A fraude, que se aproveita da necessidade de quitação do tributo, tem como alvo dados pessoais e financeiros dos cidadãos.
Como funciona o golpe do IPVA
Os criminosos operam com sites que imitam — de forma quase idêntica — os portais oficiais, como o da Secretaria da Fazenda (Sefaz). Na hora de pagar, o valor é direcionado para uma conta registrada em bancos digitais com nomes distintos, desviando os recursos dos contribuintes.
E-mails falsos e descontos suspeitos
Criminosos enviam e-mails falsos que prometem descontos generosos para o pagamento do IPVA via Pix e direcionam a vítima a um site falso. Na maioria dos casos, esses e-mails são bem escritos, sem erros ortográficos aparentes.
Eles contêm uma suposta oportunidade de emissão de guia de pagamento do imposto com desconto e um botão de “consulta”. Ao acessar esse link, as pessoas podem se tornar vítimas de um ataque chamado “homem-no-meio” (man-in-the-middle), que intercepta informações sensíveis.
Mecanismo da fraude: ataque “homem-no-meio”
No ataque “homem-no-meio”, os criminosos interceptam as informações inseridas, incluindo dados pessoais, detalhes do veículo e até números de contas. O site fraudulento realiza uma consulta no site legítimo do órgão de trânsito para obter o valor real do suposto IPVA devido pelo usuário, dando uma aparência de veracidade à operação.

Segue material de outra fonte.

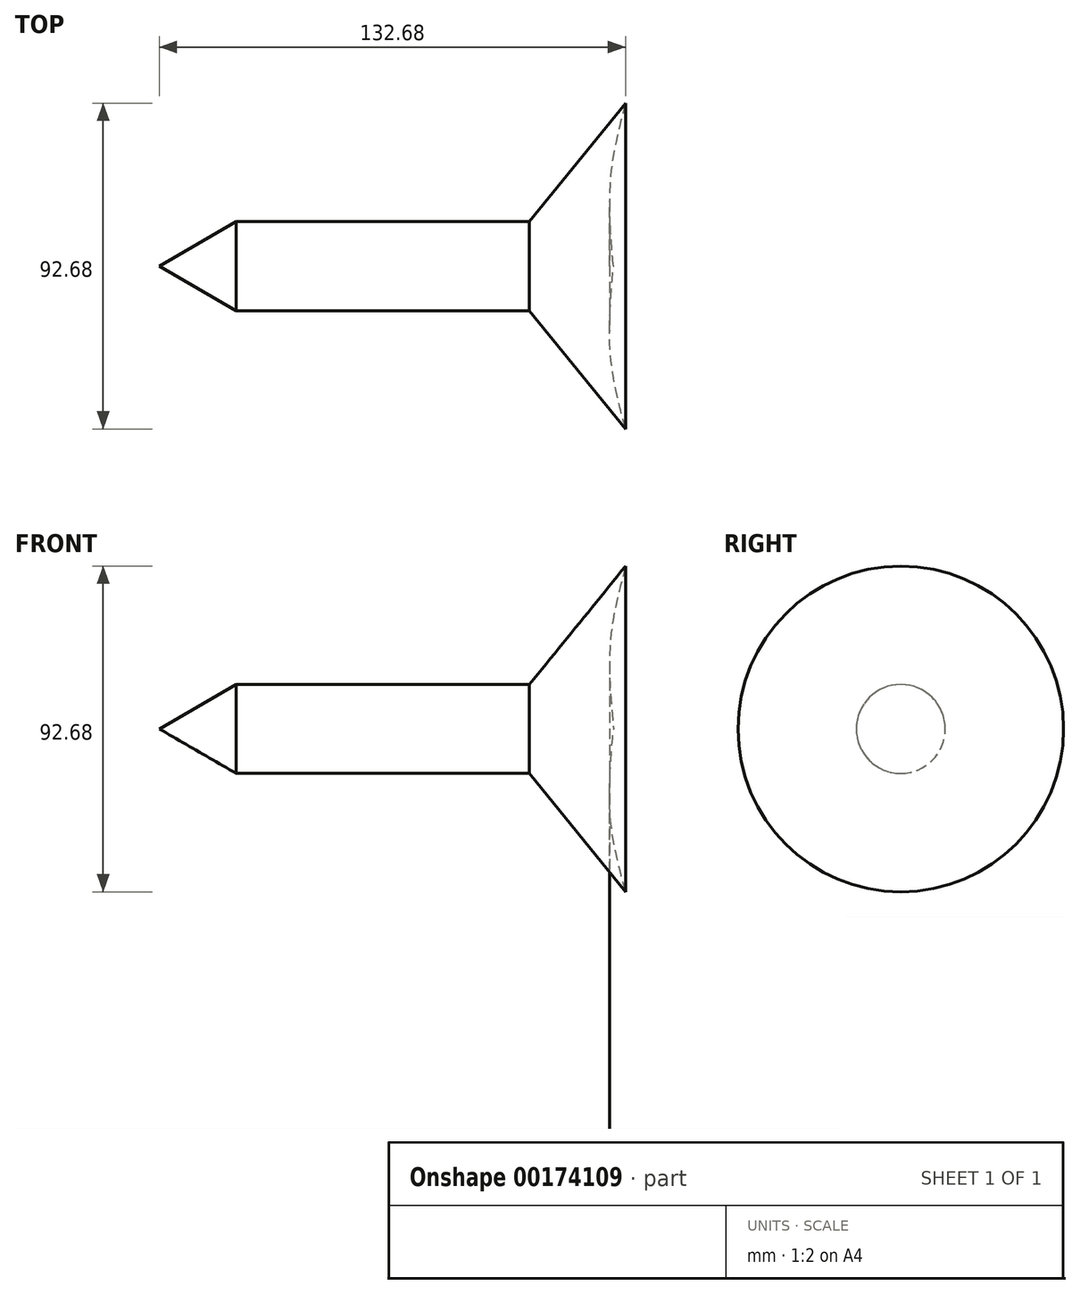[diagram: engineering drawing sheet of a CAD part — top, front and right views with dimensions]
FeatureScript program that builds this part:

Ao efetuar o pagamento, os fundos são transferidos para uma conta, em um banco digital, controlado pelos golpistas. Esse método sofisticado explora a confiança do contribuinte em interfaces que parecem oficiais.
Como se proteger do golpe do IPVA
Conhecer os canais seguros é o primeiro passo para se proteger. Confira as principais dicas:
- Use apenas sites oficiais: consulte informações sobre o IPVA apenas nos sites do Departamento Estadual de Trânsito (Detran) e Secretaria da Fazenda (Sefaz) do seu estado.
- Verifique bancos credenciados: a lista das redes bancárias credenciadas pode ser consultada no site da Secretaria da Fazenda e Planejamento do seu estado.
- Desconfie de descontos excessivos: ofertas descabidas podem ser um sinal de fraude. As operadoras financeiras conveniadas têm autonomia para definir o número de parcelas, mas a porcentagem varia de acordo com o estado.
- Utilize canais alternativos seguros: é possível pagar o imposto em casas lotéricas e com cartão de crédito nas empresas conveniadas. Em 2024, o pagamento via Pix passou a ser uma alternativa, dependendo da Unidade Federativa.
Exemplo de pagamento seguro em São Paulo
Em São Paulo, por exemplo, é necessário acessar a página do IPVA no portal da Sefaz-SP, informar os dados do veículo e gerar um QR code. Esse código tem validade de 15 minutos e depois expira, um mecanismo que aumenta a segurança da transação.
Em contraste, os golpistas não oferecem essas garantias, focando apenas na captura de dados e recursos. Portanto, seguir os procedimentos oficiais é a maneira mais eficaz de evitar problemas.
O que fazer em caso de dúvida ou suspeita
Diante de qualquer suspeita, a recomendação é sempre verificar as informações diretamente nos canais oficiais do estado. Se receber um e-mail ou acessar um site que pareça duvidoso, não insira dados pessoais ou financeiros.
Em vez disso, entre em contato com a Sefaz ou o Detran local para confirmar a autenticidade da comunicação. Manter-se informado sobre as datas e regras do IPVA também reduz o risco de cair em golpes, pois o contribuinte saberá o que esperar dos processos legítimos.